Atticus is ‘other’ to Alexandra. Alexandra is ‘other’ to Atticus. On family traditions, standards, values and social graces they are poles apart, and it is only as they come to terms with their own personal backgrounds and problems, in a particular situation and in the interests of others (in their case the rearing of children), that each (the ‘distinctive' and the ‘exclusive') morphs to create a ‘balancing other’, rather like the ‘sail and keel’ in marriage or the ‘good guy/bad guy’ in management.
Life and relationships for a ‘balancing other’ can never be smooth, sometimes creating harmony, sometimes strife, but in the ‘balancing other’ we see the potential for a new world.
To Alexandra her family is special — and different — so when Atticus has opened Scout’s eyes to a different view of the Cunninghams, Scout tells Aunt Alexandra that she is going to invite Walter Cunningham to tea, and even to stay the night. Not on your life! ‘Why not, auntie?’ she asks, ‘they’re good folks’. Alexandra has no wish to challenge the fact that they are ‘good folks’ but replies ‘they’re not our kind of folks’. But then we hear Atticus telling Scout that ‘most of this Old Family stuff’s foolishness because everybody’s family’s just as old as everybody else’s’, and that includes ‘coloured folks and Englishmen’, thereby essentially demolishing the one thing which makes them different from the Cunninghams, the Ewells and the rest and thus destroying one of the myths that props up not only Alexandra but so many others like her. (TKAM 255-259).
With that sharp division, rearing children is bound to be a bone of contention. Atticus accepts Scout as a tomboy. Aunt Alexandra wants to make her a lady (TKAM 257). Next, Calpurnia. When Alexandra is not getting what she wants with Scout she tells Atticus Calpurnia must go. He has a daughter to think of and, with Alexandra around, Calpurnia is no longer needed. Atticus will not hear of it. Alexandra gets in only two words to object and then she is silenced immediately and the matter is considered closed. (TKAM 155-56).

#### The data:
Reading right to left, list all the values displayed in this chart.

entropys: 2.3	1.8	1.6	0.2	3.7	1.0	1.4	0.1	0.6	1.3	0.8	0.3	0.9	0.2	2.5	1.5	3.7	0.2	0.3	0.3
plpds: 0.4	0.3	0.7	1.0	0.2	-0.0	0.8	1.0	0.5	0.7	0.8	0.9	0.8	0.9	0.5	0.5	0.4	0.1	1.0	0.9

#### Required work:
• a. In the passage on Atticus and Alexandra, what reason does Alexandra give Scout for not inviting Walter Cunningham?
• b. Repeat the passage on Atticus and Alexandra from "Life and relationships" up to and including "a new world.".
The data has no connection to the passage on Atticus and Alexandra.

#### Results for each task:
• a. She says the Cunninghams are "not our kind of folks."

• b.
Life and relationships for a ‘balancing other’ can never be smooth, sometimes creating harmony, sometimes strife, but in the ‘balancing other’ we see the potential for a new world.